## [GIVEN PASSAGE]
▬▬▬▬▬▬

This afternoon I have spent a very pleasant time wrapping tablet in bright cellophane, tying ribbon and decorating the finished product with little wooden angels on as ‘H’ and I discussed mission.

The tablet will be distributed to the neighbouring houses of All Saints next week as we go carol singing up the street, there was some discussion about whether the tablet or the singing would be most appreciated!

Will people be sick of hearing Slade scream ‘Merry Christmas’ and not want to hear ‘tidings of comfort and joy’, or will it be just the thing to put them in the Christmas spirit?

Will people drop the pretty bag straight in the bin dubious about what it contains, or be touched by the gift and tell their friends and family about it?

Will the wooden angel become an annual addition to their Christmas tree, a tag added to someone elses gift, or kindling for the fire?

Will the bright colours warm their hearts or make them think ‘humbug’?

▬▬▬▬▬▬

## [PROVIDED DATA]
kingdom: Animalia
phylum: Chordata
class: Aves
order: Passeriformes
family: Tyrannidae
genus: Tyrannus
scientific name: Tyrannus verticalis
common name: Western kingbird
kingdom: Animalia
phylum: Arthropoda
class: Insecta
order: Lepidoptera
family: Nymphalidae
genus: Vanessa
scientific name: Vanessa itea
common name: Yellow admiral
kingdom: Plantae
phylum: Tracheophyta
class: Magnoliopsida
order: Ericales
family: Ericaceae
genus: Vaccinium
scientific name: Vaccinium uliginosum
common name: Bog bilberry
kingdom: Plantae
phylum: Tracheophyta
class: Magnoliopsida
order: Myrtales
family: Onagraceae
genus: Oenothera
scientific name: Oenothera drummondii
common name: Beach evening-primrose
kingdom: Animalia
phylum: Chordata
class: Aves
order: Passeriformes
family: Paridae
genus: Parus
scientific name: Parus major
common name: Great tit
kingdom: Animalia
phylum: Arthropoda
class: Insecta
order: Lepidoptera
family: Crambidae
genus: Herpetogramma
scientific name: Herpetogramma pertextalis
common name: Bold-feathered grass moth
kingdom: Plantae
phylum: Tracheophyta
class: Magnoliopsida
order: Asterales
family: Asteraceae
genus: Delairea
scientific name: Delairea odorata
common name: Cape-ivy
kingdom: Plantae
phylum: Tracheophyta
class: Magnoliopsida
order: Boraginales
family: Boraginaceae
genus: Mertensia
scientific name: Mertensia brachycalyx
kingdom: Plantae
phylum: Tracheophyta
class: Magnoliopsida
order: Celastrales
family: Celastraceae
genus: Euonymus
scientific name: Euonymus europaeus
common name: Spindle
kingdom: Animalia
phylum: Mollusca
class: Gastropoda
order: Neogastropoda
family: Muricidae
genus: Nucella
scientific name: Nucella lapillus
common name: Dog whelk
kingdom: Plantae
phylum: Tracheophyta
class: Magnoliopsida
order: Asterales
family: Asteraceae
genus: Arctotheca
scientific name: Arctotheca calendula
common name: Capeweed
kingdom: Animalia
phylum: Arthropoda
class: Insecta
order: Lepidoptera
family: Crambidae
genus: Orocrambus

▬▬▬▬▬▬

## [WHAT YOU NEED TO DO]
1 > Please transcribe the stretch from "Will people be" through "family about it?" in the passage on wrapping tablet.
2 > Answer these questions from the passage on wrapping tablet:
(a) What is used to decorate the finished product?
(b) To whom will the tablet be distributed?
(c) Which performer is mentioned as screaming "Merry Christmas"?

## [ANSWERS PER TASK]
1 >
Will people be sick of hearing Slade scream ‘Merry Christmas’ and not want to hear ‘tidings of comfort and joy’, or will it be just the thing to put them in the Christmas spirit?

Will people drop the pretty bag straight in the bin dubious about what it contains, or be touched by the gift and tell their friends and family about it?

2 >
(a) Little wooden angels.
(b) The neighbouring houses of All Saints.
(c) Slade.